As the group began to deteriorate internally and pop radio cooled on their brand of dreamy, middle-of-the-road doo-wop, Gaudio and Valli struck a lifetime partnership deal. Gaudio quit touring to write and produce, while Valli branched out and forged ahead "both solo and with various configurations of The 4 Seasons "to work every opportunity he could to pay off the debt.

Bring on the Beatles
After weathering a rough spot as the '60s became the '70s, The 4 Seasons returned to the charts with "Who Loves You" and "December, 1963 (Oh What a Night)." "When the Beatles came out, I didn't even care, I was such a fan of The 4 Seasons," says Paul Shaffer, bandleader for The Late Show with David Letterman. "They were always my band.
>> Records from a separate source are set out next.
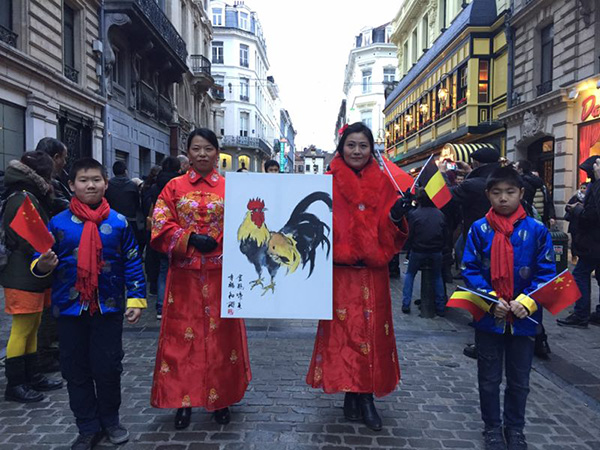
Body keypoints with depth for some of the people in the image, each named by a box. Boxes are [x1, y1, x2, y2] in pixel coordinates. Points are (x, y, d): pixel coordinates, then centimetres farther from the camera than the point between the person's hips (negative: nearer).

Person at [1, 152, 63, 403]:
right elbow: (32, 243, -21)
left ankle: (31, 376, 25)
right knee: (22, 330, -1)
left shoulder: (32, 198, 16)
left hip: (33, 276, 10)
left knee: (32, 328, 15)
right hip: (23, 278, -10)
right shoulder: (23, 200, -16)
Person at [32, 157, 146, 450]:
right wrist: (42, 266, -20)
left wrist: (136, 298, -3)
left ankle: (110, 420, 29)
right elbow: (42, 261, 4)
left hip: (108, 308, -1)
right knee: (76, 370, 10)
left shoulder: (118, 223, -1)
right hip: (70, 308, 1)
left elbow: (132, 263, 1)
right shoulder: (58, 223, 0)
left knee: (108, 367, 7)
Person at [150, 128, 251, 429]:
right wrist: (190, 239, -14)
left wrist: (219, 241, -15)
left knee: (221, 335, 7)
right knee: (183, 336, 4)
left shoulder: (230, 187, 5)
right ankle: (184, 400, 19)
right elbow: (161, 227, -1)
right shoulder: (174, 187, 6)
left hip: (221, 274, 0)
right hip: (184, 275, 0)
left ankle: (221, 398, 22)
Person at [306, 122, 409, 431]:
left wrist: (397, 217, -14)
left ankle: (367, 396, 21)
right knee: (343, 331, 3)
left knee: (372, 332, 7)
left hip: (373, 273, 3)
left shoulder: (382, 184, 8)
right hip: (340, 273, -2)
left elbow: (392, 235, 5)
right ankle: (351, 393, 20)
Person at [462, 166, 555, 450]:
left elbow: (546, 273, -5)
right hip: (488, 317, 0)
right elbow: (470, 270, -5)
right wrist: (491, 299, -17)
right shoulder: (479, 229, -6)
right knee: (489, 379, 14)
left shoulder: (536, 230, -6)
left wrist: (526, 302, -18)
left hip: (523, 318, 1)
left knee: (519, 380, 17)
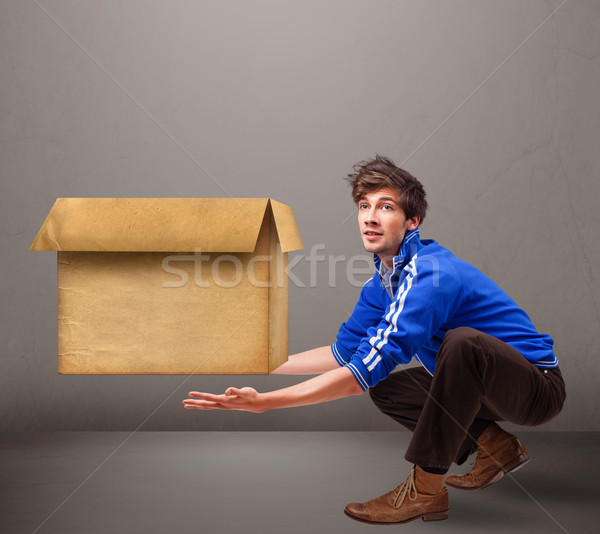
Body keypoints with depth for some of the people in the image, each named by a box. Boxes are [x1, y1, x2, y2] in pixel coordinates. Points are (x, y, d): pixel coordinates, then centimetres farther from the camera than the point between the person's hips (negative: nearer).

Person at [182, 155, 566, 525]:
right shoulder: (383, 281, 2)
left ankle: (427, 487, -20)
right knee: (385, 390, 12)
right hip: (482, 383, 9)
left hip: (539, 384, -9)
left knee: (461, 340, -36)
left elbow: (365, 371, -33)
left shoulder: (430, 275, -28)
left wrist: (262, 402, -34)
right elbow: (344, 352, 13)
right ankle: (496, 445, 15)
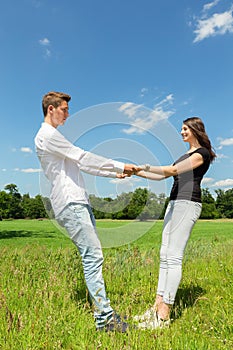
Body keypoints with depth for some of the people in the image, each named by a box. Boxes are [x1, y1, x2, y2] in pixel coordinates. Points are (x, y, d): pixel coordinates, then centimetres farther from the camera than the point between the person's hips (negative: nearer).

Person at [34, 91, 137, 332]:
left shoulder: (54, 136, 26)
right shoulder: (47, 135, -5)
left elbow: (82, 165, 24)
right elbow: (83, 158, -10)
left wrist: (115, 174, 19)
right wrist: (120, 166, -3)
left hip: (78, 203, 10)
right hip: (69, 204, -10)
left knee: (92, 256, 7)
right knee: (93, 255, -13)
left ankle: (101, 314, 13)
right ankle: (105, 315, -8)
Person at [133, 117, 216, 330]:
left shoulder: (202, 153, -1)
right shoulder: (187, 155, 26)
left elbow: (172, 170, -13)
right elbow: (162, 176, 22)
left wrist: (144, 167, -9)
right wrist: (136, 173, 16)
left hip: (188, 204, -9)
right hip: (174, 203, 9)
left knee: (173, 257, -12)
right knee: (165, 256, 4)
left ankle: (163, 316, -9)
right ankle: (158, 306, 8)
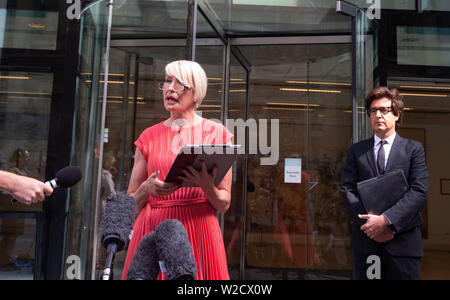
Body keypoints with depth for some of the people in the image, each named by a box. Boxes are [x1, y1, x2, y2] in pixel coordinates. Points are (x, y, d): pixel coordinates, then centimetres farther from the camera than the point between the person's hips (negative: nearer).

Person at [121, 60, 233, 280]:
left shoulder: (216, 134, 4)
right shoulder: (149, 137, 10)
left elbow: (224, 204, 3)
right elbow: (131, 203, 12)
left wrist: (207, 187, -18)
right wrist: (147, 188, -9)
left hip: (198, 231, -1)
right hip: (152, 231, 2)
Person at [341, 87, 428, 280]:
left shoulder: (414, 149, 5)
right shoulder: (356, 151, 10)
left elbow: (420, 192, -6)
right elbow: (347, 190, 3)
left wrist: (385, 219, -18)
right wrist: (368, 222, -12)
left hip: (403, 239, -1)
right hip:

They were one of the few American acts that could compete with the Beatles and share the Top Ten with them."

But Valli's success was again bittersweet with the heartbreaking death of his daughter Francine from a drug overdose in 1980. Jersey Boys covers Francine's death and other subjects that were initially uncomfortable for Valli, who had input into every aspect of the musical. "I had to think a lot about including my daughter's death in Jersey Boys. But I decided that if my talking about it could help somebody "even one person "it would be worth it," he says.

Despite his great musical success, Valli always managed to keep a tight seal on his personal life, including three marriages, three divorces and six children. Single today, he shares his home with son Francesco, 20, and has no plans to remarry. "I'm finished," he says. "I have no regrets with anything, or anything terrible to say about any of the people I was ever with. It takes two to tango in every situation, and you just move on in life.

"I am very thankful for my audience," says Valli, who's seen a tremendous upsurge in his concert attendance as Jersey Boys continues to spur interest and fans seek out the man who sang the hits before they became rousing Broadway showstoppers. "Some performers act as though the audience owes them something. It's really the other way around. You have to be grateful for all the good things."